Pre-built containers

I periodically archive copies of the built containers at:

https://elsayedsingularity.umiacs.io/

Thus, if you are willing to trust that I have not done anything malicious, you can skip all of the above stuff and try it out.

Maximum reproducability without the container

The bootstrap script includes a couple invocations from the renv package and generates the resulting files one would need to recreate this environment without actually building the container. Thus, you may also choose to grab those files out of this repository and just do renv::restore().

For more information, check out:

https://rstudio.github.io/renv/articles/renv.html

You may notice that I am not actually using renv in the build process, that something in renv does not play well inside the container environment and crashes the session. I am (as of 202405) looking into this and will hopefully have a solution shortly.

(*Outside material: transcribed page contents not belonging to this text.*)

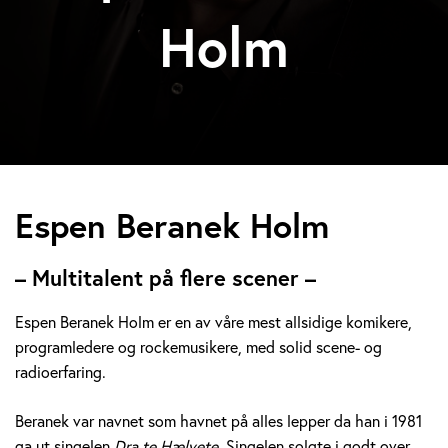
Holm
E
Espen Beranek Holm
s
– Multitalent på flere scener –
p
Espen Beranek Holm er en av våre mest allsidige komikere,
e
programledere og rockemusikere, med solid scene- og
radioerfaring.
n
B
Beranek var navnet som havnet på alles lepper da han i 1981
ga ut singelen
Dra te Hælvete.
Singelen solgte i godt over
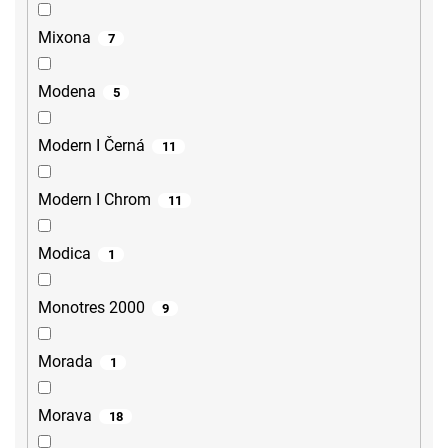
Mixona
7
Modena
5
Modern I Černá
11
Modern I Chrom
11
Modica
1
Monotres 2000
9
Morada
1
Morava
18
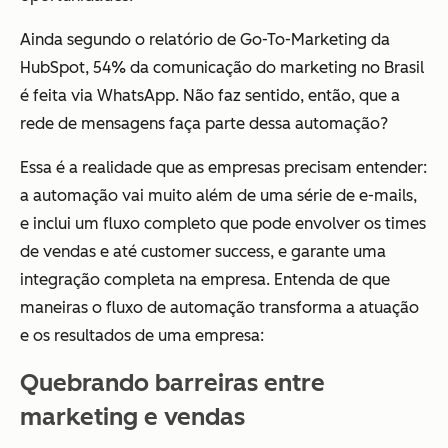
Ainda segundo o relatório de Go-To-Marketing da
HubSpot, 54% da comunicação do marketing no Brasil
é feita via WhatsApp. Não faz sentido, então, que a
rede de mensagens faça parte dessa automação?
Essa é a realidade que as empresas precisam entender:
a automação vai muito além de uma série de e-mails,
e inclui um fluxo completo que pode envolver os times
de vendas e até customer success, e garante uma
integração completa na empresa. Entenda de que
maneiras o fluxo de automação transforma a atuação
e os resultados de uma empresa:
Quebrando barreiras entre
marketing e vendas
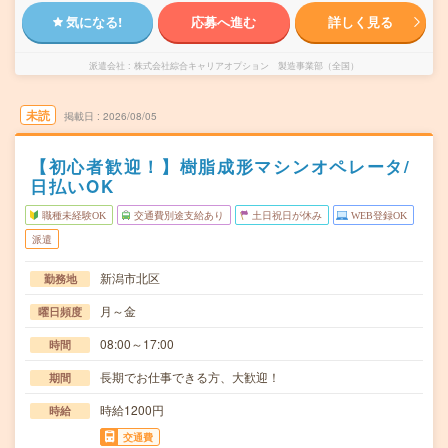
気になる!
応募へ進む
詳しく見る
派遣会社
株式会社綜合キャリアオプション 製造事業部（全国）
未読
掲載日
2026/08/05
【初心者歓迎！】樹脂成形マシンオペレータ/
日払いOK
職種未経験OK
交通費別途支給あり
土日祝日が休み
WEB登録OK
派遣
新潟市北区
勤務地
月～金
曜日頻度
08:00～17:00
時間
長期でお仕事できる方、大歓迎！
期間
時給1200円
時給
交通費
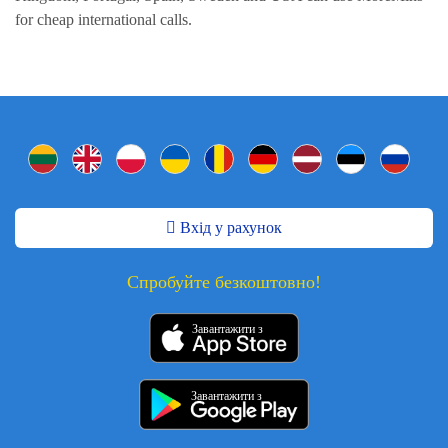
for cheap international calls.
Вхід у рахунок
Спробуйте безкоштовно!
Завантажити з
Завантажити з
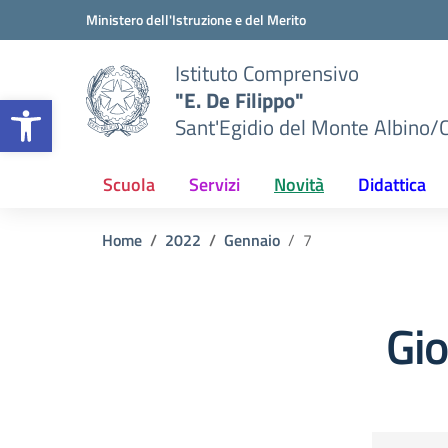
Vai ai contenuti
Vai al menu di navigazione
Vai al footer
Ministero dell'Istruzione e del Merito
Istituto Comprensivo
"E. De Filippo"
Apri la barra degli strumenti
Sant'Egidio del Monte Albino/
Scuola
Servizi
Novità
Didattica
Home
2022
Gennaio
7
Gi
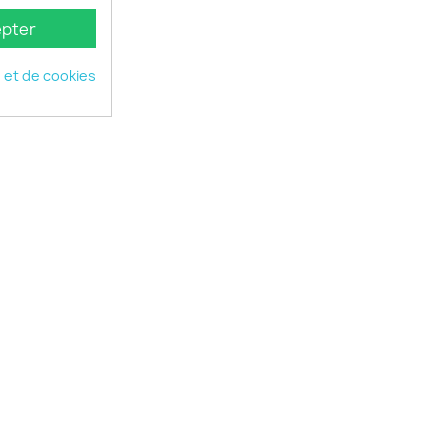
pter
é et de cookies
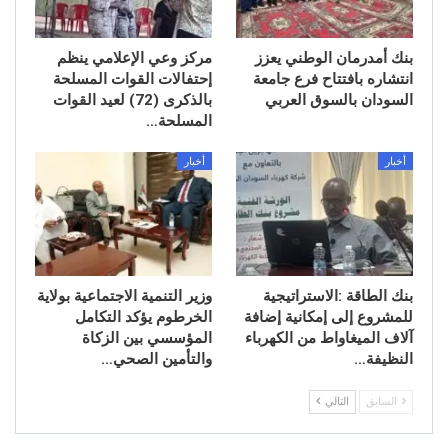
بنك أمدرمان الوطني يعزز
مركز وعي الإعلامي ينظم
انتشاره بافتتاح فرع جامعة
إحتفالات القوات المسلحة
السودان بالسوق العربي
بالذكرى (72) لعيد القوات
المسلحة…
أخبار
أخبار
بنك الطاقة :الاستراتيجية
وزير التنمية الاجتماعية بولاية
للمشروع إلى إمكانية إضافة
الخرطوم يؤكد التكامل
آلاف الميغاواط من الكهرباء
المؤسسي بين الزكاة
النظيفة…
والتأمين الصحي…
السابق
التالي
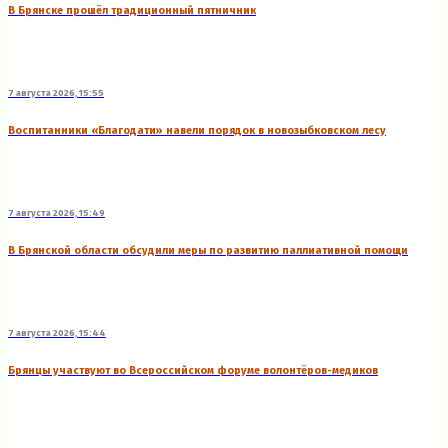
В Брянске прошёл традиционный пятничник
7 августа 2026, 15:55
Воспитанники «Благодати» навели порядок в новозыбковском лесу
7 августа 2026, 15:49
В Брянской области обсудили меры по развитию паллиативной помощи
7 августа 2026, 15:44
Брянцы участвуют во Всероссийском форуме волонтёров-медиков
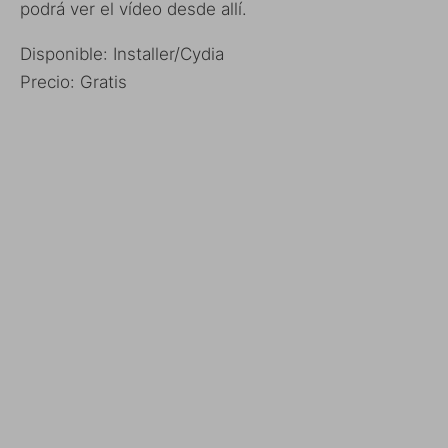
podrá ver el vídeo desde allí.
Disponible: Installer/Cydia
Precio: Gratis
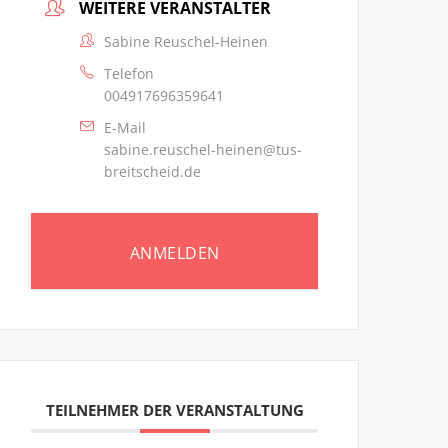
WEITERE VERANSTALTER
Sabine Reuschel-Heinen
Telefon
004917696359641
E-Mail
sabine.reuschel-heinen@tus-
breitscheid.de
ANMELDEN
TEILNEHMER DER VERANSTALTUNG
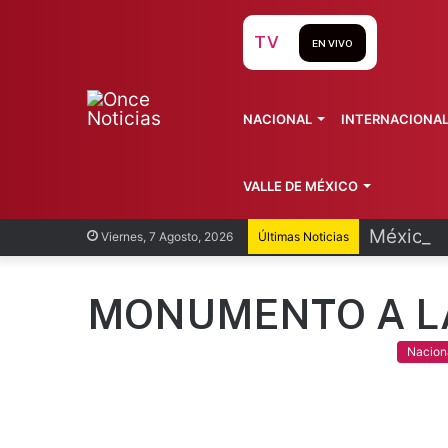
TV
EN VIVO
NACIONAL
INTERNACIONA
VALLE DE MÉXICO
México y
Viernes, 7 Agosto, 2026
Últimas Noticias
MONUMENTO A L
Nacion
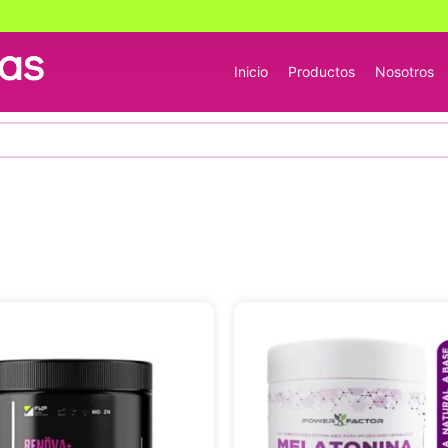
Inicio
Productos
Nosotros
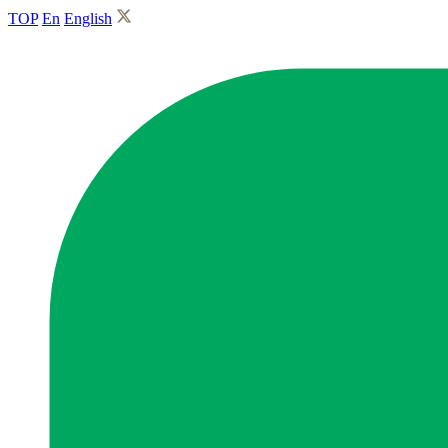
TOP
En
English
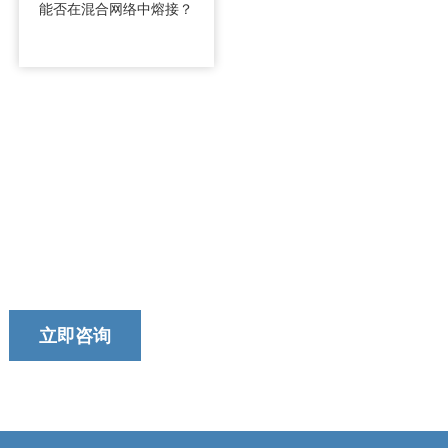
能否在混合网络中熔接？
今天就联系我们的团队吧！
我们以提供及时、可靠和有用的服务而自豪。
立即咨询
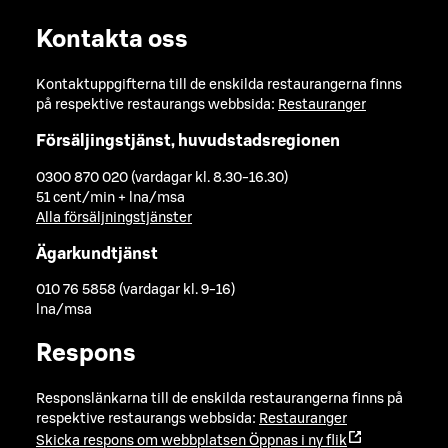
Kontakta oss
Kontaktuppgifterna till de enskilda restaurangerna finns
på respektive restaurangs webbsida:
Restauranger
Försäljingstjänst, huvudstadsregionen
0300 870 020 (vardagar kl. 8.30-16.30)
51 cent/min + lna/msa
Alla försäljningstjänster
Ägarkundtjänst
010 76 5858 (vardagar kl. 9-16)
lna/msa
Respons
Responslänkarna till de enskilda restaurangerna finns på
respektive restaurangs webbsida:
Restauranger
Skicka respons om webbplatsen
Öppnas i ny flik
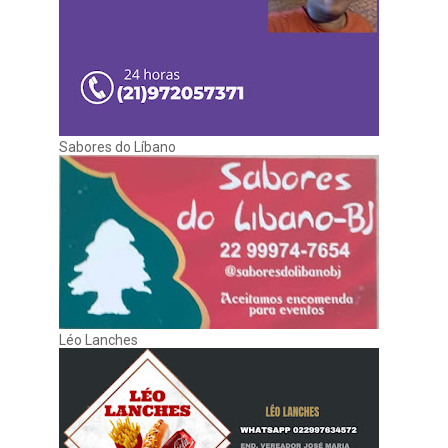
Sabores do Líbano
Léo Lanches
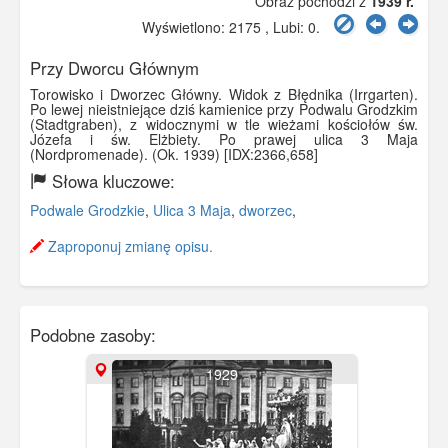
Obraz pochodzi z
1939 r.
Wyświetlono: 2175 , Lubi:
0
.
Przy Dworcu Głównym
Torowisko i Dworzec Główny. Widok z Błędnika (Irrgarten).
Po lewej nieistniejące dziś kamienice przy Podwalu Grodzkim
(Stadtgraben), z widocznymi w tle wieżami kościołów św.
Józefa i św. Elżbiety. Po prawej ulica 3 Maja
(Nordpromenade). (Ok. 1939) [IDX:2366,658]
Słowa kluczowe:
Podwale Grodzkie
,
Ulica 3 Maja
,
dworzec
,
Zaproponuj zmianę opisu.
Podobne zasoby:
1929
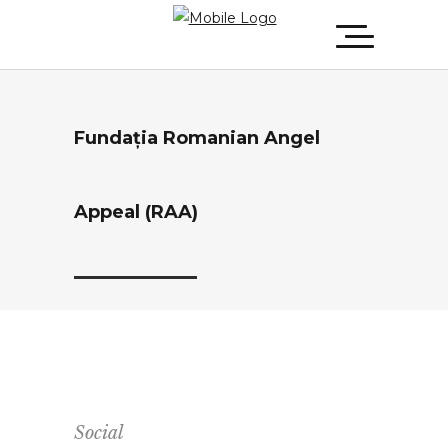
Fundația Romanian Angel
Appeal (RAA)
Social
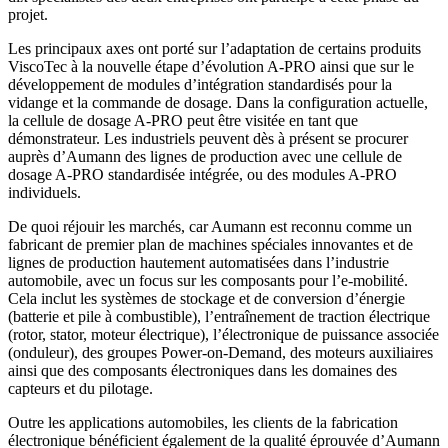
projet.
Les principaux axes ont porté sur l’adaptation de certains produits
ViscoTec à la nouvelle étape d’évolution A‑PRO ainsi que sur le
développement de modules d’intégration standardisés pour la
vidange et la commande de dosage. Dans la configuration actuelle,
la cellule de dosage A‑PRO peut être visitée en tant que
démonstrateur. Les industriels peuvent dès à présent se procurer
auprès d’Aumann des lignes de production avec une cellule de
dosage A‑PRO standardisée intégrée, ou des modules A‑PRO
individuels.
De quoi réjouir les marchés, car Aumann est reconnu comme un
fabricant de premier plan de machines spéciales innovantes et de
lignes de production hautement automatisées dans l’industrie
automobile, avec un focus sur les composants pour l’e‑mobilité.
Cela inclut les systèmes de stockage et de conversion d’énergie
(batterie et pile à combustible), l’entraînement de traction électrique
(rotor, stator, moteur électrique), l’électronique de puissance associée
(onduleur), des groupes Power‑on‑Demand, des moteurs auxiliaires
ainsi que des composants électroniques dans les domaines des
capteurs et du pilotage.
Outre les applications automobiles, les clients de la fabrication
électronique bénéficient également de la qualité éprouvée d’Aumann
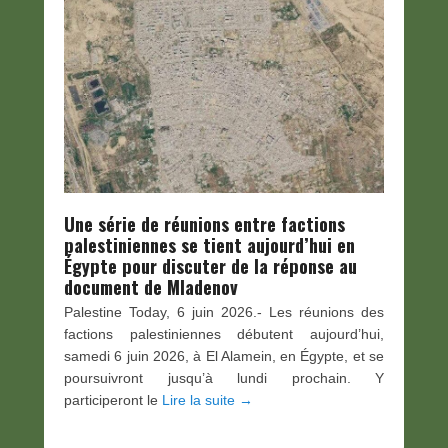
Une série de réunions entre factions
palestiniennes se tient aujourd’hui en
Égypte pour discuter de la réponse au
document de Mladenov
Palestine Today, 6 juin 2026.- Les réunions des
factions palestiniennes débutent aujourd’hui,
samedi 6 juin 2026, à El Alamein, en Égypte, et se
poursuivront jusqu’à lundi prochain. Y
participeront le
Lire la suite →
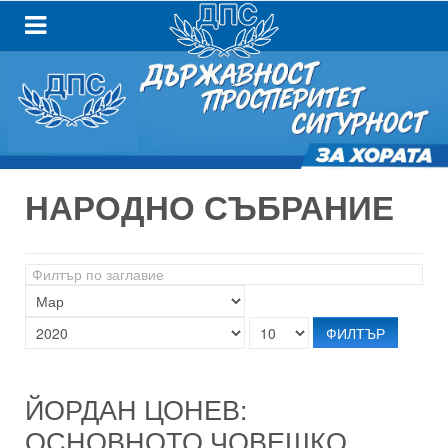
НАРОДНО СЪБРАНИЕ
Филтър
по
заглавие
ФИЛТЪР
ЙОРДАН ЦОНЕВ:
ОСНОВНОТО ЧОВЕШКО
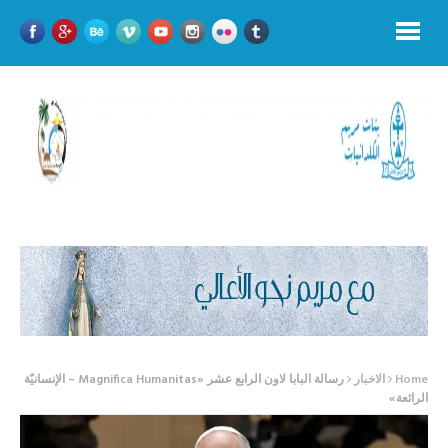
Home
الاخبار
رسالة البابا لاون الرابع عشر «Magnifica Humanitas – الإنسانيّة
الرائعة»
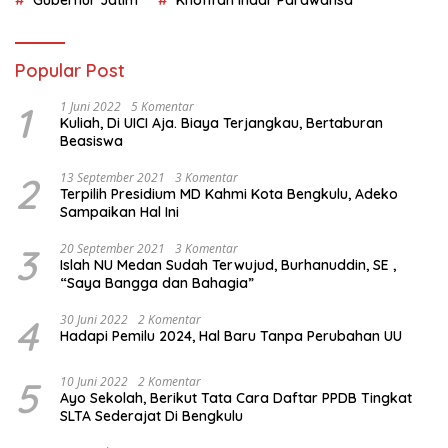
Gubernur Jatim
Khofifah Indar Parawansa
Popular Post
1
1 Juni 2022
5 Komentar
Kuliah, Di UICI Aja. Biaya Terjangkau, Bertaburan
Beasiswa
2
13 September 2021
3 Komentar
Terpilih Presidium MD Kahmi Kota Bengkulu, Adeko
Sampaikan Hal Ini
3
20 September 2021
3 Komentar
Islah NU Medan Sudah Terwujud, Burhanuddin, SE ,
“Saya Bangga dan Bahagia”
4
30 Juni 2022
2 Komentar
Hadapi Pemilu 2024, Hal Baru Tanpa Perubahan UU
5
10 Juni 2022
2 Komentar
Ayo Sekolah, Berikut Tata Cara Daftar PPDB Tingkat
SLTA Sederajat Di Bengkulu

If one chooses this route, one will still need to download the hpgltools and EuPathDB repositories via git. In order to get the exact state of the repository used for the container, check the /versions.txt file and do a git reset to the appropriate commmit.

TODO/Administrativia

The container build process installs many more packages than are actually used in any single analysis because it just grabs the suggested packages from my DESCRIPTION file. I therefore would like instead to send the output from pander to a text file and use that to define the set of packages to install into the container.

With that in mind, here are the R packages which did not successfully install into the most recent build:

'rJava', 'venneuler', 'pathfindR'

I am quite confident that they are not needed for this set of analyses.

The build process is currently excessively verbose. Every time it passes and the resulting .sif produces usable reports I am going to remove one set of outputs and send stderr to a log.